L’expansion de notre groupe s’explique également par la croissance du Maroc en général et par l’explosion du secteur du golf en particulier. En effet, le nombre de parcours et le nombre de pratiquants est en pleine ascension.
   
  A quoi ressemblent vos journées?
   
  Lever tôt, coucher tard. Beaucoup de travail, un peu de sport. Le week-end, c’est différent, on prend plus le temps. Et nous avons décidé de nous mettre sérieusement au golf, mais nous manquons de temps.
   
  Vous avez été amené à rencontrer beaucoup de personnes. Y a-t-il eu une rencontre déterminante dans certains de vos choix professionnels ?
   
  Evidement, notre parcours s’explique avant tout par des rencontres. Mr Marrache et Mme Alami nous ont donné notre chance au départ au golf du Soleil. Puis nous avons pu travailler pour Mr Berrada au PGP et petit à petit, grâce à ce cautionnement, nous avons travaillé de manière plus ou moins suivie avec tous les acteurs du golf au Maroc. Récemment, j’ai rencontré Mrs Sayah, Bachari, Chaïbi de l’ATH avec qui nous commençons à collaborer sur l’Atlas Pro Tour, le Trophée Hassan II et la Coupe Lalla Meryem. Enfin, nous avons aussi rencontré Richard Meyrieux et Robert Rault les responsables de Samanah qui nous ont fait confiance pour l intégralité de leur pro shop.
   
  Que pensez-vous de la concurrence dans votre secteur au Maroc ?
   
  L’arrivée de Golf Plus et Golf USA est une bonne chose pour le marché en général, la concurrence oblige à se surpasser.

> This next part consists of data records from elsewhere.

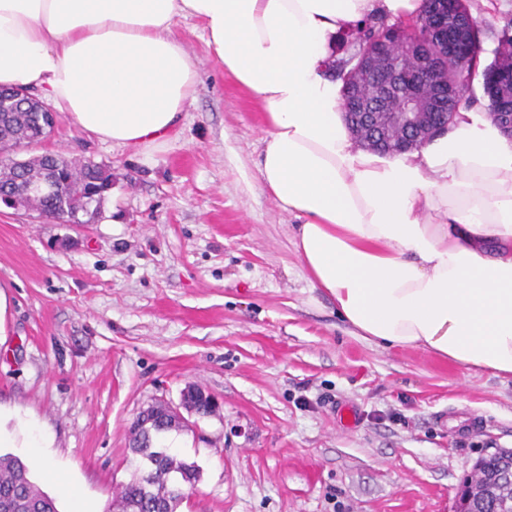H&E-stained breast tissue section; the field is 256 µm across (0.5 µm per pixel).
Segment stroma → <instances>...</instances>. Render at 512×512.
I'll return each mask as SVG.
<instances>
[{
  "mask_svg": "<svg viewBox=\"0 0 512 512\" xmlns=\"http://www.w3.org/2000/svg\"><path fill=\"white\" fill-rule=\"evenodd\" d=\"M162 146L120 147L60 117L36 154L93 160L114 190L91 224L0 207V419L48 438L71 512H104L136 471L130 426L159 401L196 465L178 512H453L475 463L512 449V379L354 334L294 245L295 216L258 184L264 106L209 52ZM191 386L216 410H184ZM355 414L344 427L340 406Z\"/></svg>",
  "mask_w": 512,
  "mask_h": 512,
  "instance_id": "1",
  "label": "stroma"
}]
</instances>
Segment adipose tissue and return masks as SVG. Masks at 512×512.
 <instances>
[{
  "label": "adipose tissue",
  "mask_w": 512,
  "mask_h": 512,
  "mask_svg": "<svg viewBox=\"0 0 512 512\" xmlns=\"http://www.w3.org/2000/svg\"><path fill=\"white\" fill-rule=\"evenodd\" d=\"M423 0H0V87L38 91L117 146L166 142L209 51L265 107L264 192L299 218L296 252L357 335L512 376V140L478 109L400 155L361 149L328 67L338 34Z\"/></svg>",
  "instance_id": "1"
}]
</instances>
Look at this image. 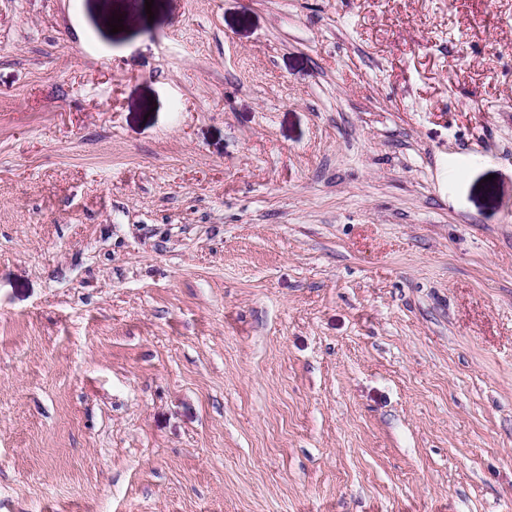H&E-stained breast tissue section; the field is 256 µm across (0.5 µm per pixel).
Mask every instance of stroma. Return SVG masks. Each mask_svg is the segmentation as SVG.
<instances>
[{
  "mask_svg": "<svg viewBox=\"0 0 512 512\" xmlns=\"http://www.w3.org/2000/svg\"><path fill=\"white\" fill-rule=\"evenodd\" d=\"M0 512H512V0H0Z\"/></svg>",
  "mask_w": 512,
  "mask_h": 512,
  "instance_id": "stroma-1",
  "label": "stroma"
}]
</instances>
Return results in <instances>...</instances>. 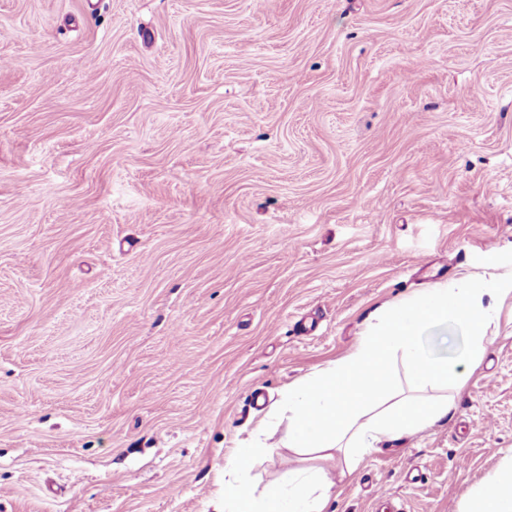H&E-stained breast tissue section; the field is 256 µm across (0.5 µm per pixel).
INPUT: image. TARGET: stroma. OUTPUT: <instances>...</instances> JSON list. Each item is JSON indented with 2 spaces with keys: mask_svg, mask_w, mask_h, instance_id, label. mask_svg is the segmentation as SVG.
<instances>
[{
  "mask_svg": "<svg viewBox=\"0 0 512 512\" xmlns=\"http://www.w3.org/2000/svg\"><path fill=\"white\" fill-rule=\"evenodd\" d=\"M0 512H215L368 317L512 266V0H0ZM329 512L512 455V316Z\"/></svg>",
  "mask_w": 512,
  "mask_h": 512,
  "instance_id": "1",
  "label": "stroma"
}]
</instances>
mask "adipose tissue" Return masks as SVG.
<instances>
[{"label":"adipose tissue","instance_id":"1","mask_svg":"<svg viewBox=\"0 0 512 512\" xmlns=\"http://www.w3.org/2000/svg\"><path fill=\"white\" fill-rule=\"evenodd\" d=\"M512 300V266L484 277L465 275L436 284L410 299L386 304L368 318L346 356L289 386L284 397L288 429L283 437L264 432L255 446L238 449L224 468L222 512H326L336 480L354 472L381 438L394 440L447 418L456 391L467 382L456 362L429 356L423 338L436 325L452 323L468 337L466 357L478 365L490 328ZM402 354L416 396L398 407L378 409L376 399L389 359ZM445 395L431 398L433 385ZM302 457L279 480L257 486L250 472L270 438ZM343 467H335V458ZM460 512H512V459L462 504Z\"/></svg>","mask_w":512,"mask_h":512}]
</instances>
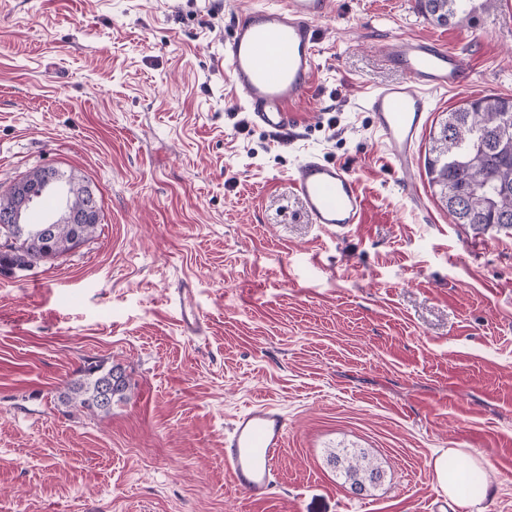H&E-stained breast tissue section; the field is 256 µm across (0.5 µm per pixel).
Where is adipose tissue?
Segmentation results:
<instances>
[{"mask_svg":"<svg viewBox=\"0 0 512 512\" xmlns=\"http://www.w3.org/2000/svg\"><path fill=\"white\" fill-rule=\"evenodd\" d=\"M435 482L450 503L462 512H473L483 495L473 489L475 476L484 475V460L471 457L458 448L441 451L432 463Z\"/></svg>","mask_w":512,"mask_h":512,"instance_id":"1","label":"adipose tissue"}]
</instances>
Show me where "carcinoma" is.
<instances>
[{
    "label": "carcinoma",
    "instance_id": "cac0c4a2",
    "mask_svg": "<svg viewBox=\"0 0 512 512\" xmlns=\"http://www.w3.org/2000/svg\"><path fill=\"white\" fill-rule=\"evenodd\" d=\"M471 0H419L421 11L433 22L446 25L466 12ZM429 184L439 189L441 201L457 224L476 234L490 231L512 235V97L486 95L469 98L448 112L432 137L426 158ZM70 206L92 203L87 188L73 175L66 177ZM96 224H0V273L31 268L86 242ZM114 380L112 395L121 401L131 384L118 364L101 361L84 365L59 394L65 407H81L108 414L112 404L98 400L100 386ZM350 489L360 492L376 485L381 467L362 450L346 448L329 454Z\"/></svg>",
    "mask_w": 512,
    "mask_h": 512
}]
</instances>
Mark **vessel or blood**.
Wrapping results in <instances>:
<instances>
[{"label":"vessel or blood","instance_id":"obj_1","mask_svg":"<svg viewBox=\"0 0 512 512\" xmlns=\"http://www.w3.org/2000/svg\"><path fill=\"white\" fill-rule=\"evenodd\" d=\"M333 10L334 0H256L237 17L224 43V63L239 102L256 125L277 134L294 121L293 108L305 99L317 69V22ZM382 53L407 79L378 89L366 109L393 167L403 170L427 124L432 94L461 87L471 71L460 55L430 39L392 40ZM292 182L312 223L337 231L361 223L364 199L342 165L306 157ZM176 294L184 333L198 335L200 318L189 289ZM287 434V419L278 407L260 404L236 416L224 438V467L250 500L270 496Z\"/></svg>","mask_w":512,"mask_h":512}]
</instances>
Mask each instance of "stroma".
<instances>
[{
  "instance_id": "1",
  "label": "stroma",
  "mask_w": 512,
  "mask_h": 512,
  "mask_svg": "<svg viewBox=\"0 0 512 512\" xmlns=\"http://www.w3.org/2000/svg\"><path fill=\"white\" fill-rule=\"evenodd\" d=\"M334 3L300 122L273 135L224 64L253 0H0V194L54 166L101 203L93 238L0 275V512H432L443 448L486 459L483 512H512V235L451 223L425 171L448 110L512 96V11L472 0L439 26L416 0ZM395 37L473 72L436 95L403 171L364 110L405 79L380 52ZM309 155L357 179L361 223H312L292 183ZM89 360L131 383L111 413L57 400ZM259 402L288 436L253 502L224 437ZM339 448L381 483L352 494ZM179 300V309L181 319L179 320L183 332L188 335H198L200 327V318L197 311L192 306V299L188 288H178L176 291ZM329 462L350 484V489H357L360 493L376 485L383 476V471L367 454L360 450L343 448L338 452L329 454Z\"/></svg>"
}]
</instances>
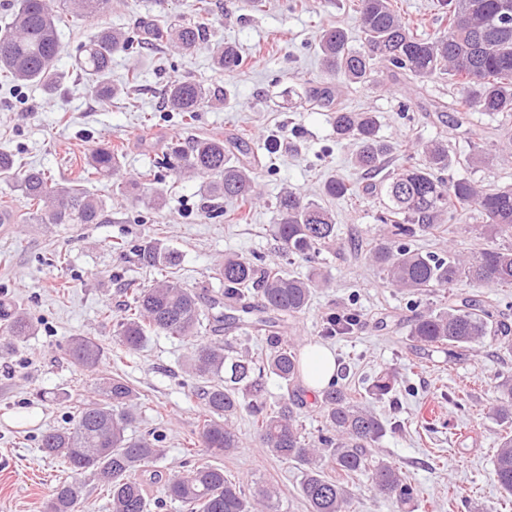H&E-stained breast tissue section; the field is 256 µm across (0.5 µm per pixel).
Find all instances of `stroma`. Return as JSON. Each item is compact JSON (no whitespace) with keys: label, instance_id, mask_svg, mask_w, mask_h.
<instances>
[{"label":"stroma","instance_id":"obj_1","mask_svg":"<svg viewBox=\"0 0 512 512\" xmlns=\"http://www.w3.org/2000/svg\"><path fill=\"white\" fill-rule=\"evenodd\" d=\"M212 12L196 9V0H112L103 22L135 34L149 18L166 24L177 19L203 22L208 44L184 52L153 45L132 57H112V81L124 83L128 71L140 73V84L127 96L103 99L86 92L75 69L82 44L96 21L70 15L57 21V69L67 76L64 88L48 96L42 87H15L0 72V150L15 154L24 167L50 171L56 181L77 175L84 158L99 144L120 147L122 168L117 179L85 181V188L105 198L111 211L107 224H28L25 202L16 188L0 182V210L14 222L0 229V296L16 303L35 333L10 355L0 357V512H43L62 472L60 461L43 456L38 439L49 429L72 426L80 405L95 398L96 375L74 365L66 355L71 338L90 336L104 348L99 374H122L140 396L129 435L150 430L164 436V457L157 467L164 476L183 474L205 461L223 468L247 490L270 483L280 492L278 512H308L300 495L301 471L296 463L277 460L261 444L247 415L235 427L241 447L231 455L206 452L191 457L185 450L206 410L189 389L198 378L188 375L190 340L150 336L136 351H126L113 334L122 314L121 288L127 282L150 285L156 270L142 265L137 245L161 240L181 255L174 274L201 297L220 293L214 268L225 257L282 260L270 229L273 206L285 188L308 199H320L324 182L333 176L360 183L350 164V142H337L328 108L310 105L304 92L331 85L349 110L372 112L379 133L397 147L416 138H442L454 165L448 176L484 185L512 184V162L495 155L494 146L512 118L492 122L472 119L469 129L438 117L432 105L453 102L457 90L446 81L426 82L409 90L402 77L383 71L364 84L328 76L317 52L321 28H344L352 47L361 33L350 0H211ZM234 45L243 64L216 68L212 46ZM189 79L222 93V100L204 106L190 121L165 108L164 89L173 80ZM239 135L256 148L260 198L245 218L236 204L219 203L207 211L200 179L183 178L164 163L168 146L207 135ZM487 155L484 164L468 166L474 150ZM166 198L162 209L150 203L152 190ZM336 217V241L316 264L284 262L287 272L304 277L320 273L327 287L315 289L309 308L286 333L303 344L330 348L339 366L337 378L354 399L365 394L368 378L394 370L397 382L373 410L387 424L379 440L382 455L398 460L416 487L413 512H512V495L492 479L494 453L512 425L495 419L493 378L512 373V354L484 344L466 360L449 358L438 349H411L408 329L415 314L445 301L435 289L408 296L391 288L368 260L377 238V198H337L327 202ZM483 216L468 207L450 237L420 235L414 248L462 252L487 245ZM357 309L360 319L347 333H324L329 315ZM269 400L288 390L299 395V420L308 440L324 431L320 397L302 383L287 387L279 378L265 379Z\"/></svg>","mask_w":512,"mask_h":512}]
</instances>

Nous aimons la compétition, d’autant plus que nous collaborons les uns avec les autres. Si nous importons comme tout le monde des marques étrangères de prestige, nous essayons aussi de créer une marque de golf locale avec une identité marocaine marquée. Pour cela, nous allons être aidés par de jeunes créateurs Marocains comme Mima (Meriem Bennani) qui va nous dessiner une ligne de golf. Ainsi nous aurons la première ligne de golf créée et fabriquée au Maroc.
Notre site web www.golfmaroc.ma s’adressera au marché local, les prix seront en dhs avec possibilité de commander et à terme de payer en ligne. Nous avons déjà 1000 golfeurs marocains membres de notre programme VIP et les demandes sont nombreuses.
   
  Votre métier vous a t-il obligé à des sacrifices ?
   
  Evidemment. No pain no gain !
   
  Quelle serait la chose que vous auriez envie de faire si vous arrêtiez votre business aujourd’hui ?
   
  Du golf mais côté sport !!
   
  Comment voyez-vous l’avenir du golf au Maroc ?
   
  Personnellement, je suis plutôt serein. Le golf est de plus en plus entre les mains de professionnels au Maroc. Les problématiques sont prises en compte dès la conception (écologie etc..) et le développement bien que très rapide est bien encadré. La gestion des pros shop aussi s’améliore et, à ce titre, la reprise en main des pros shop comme l’Amelkis par de nouveaux managers comme Khalid Dahani est une bonne nouvelle. Nous allons dans le bon sens en termes de business d une manière générale. Maintenant, rien n’est joué et la compétition est internationale. Mais je pense que le Maroc est bien armé pour cette compétition.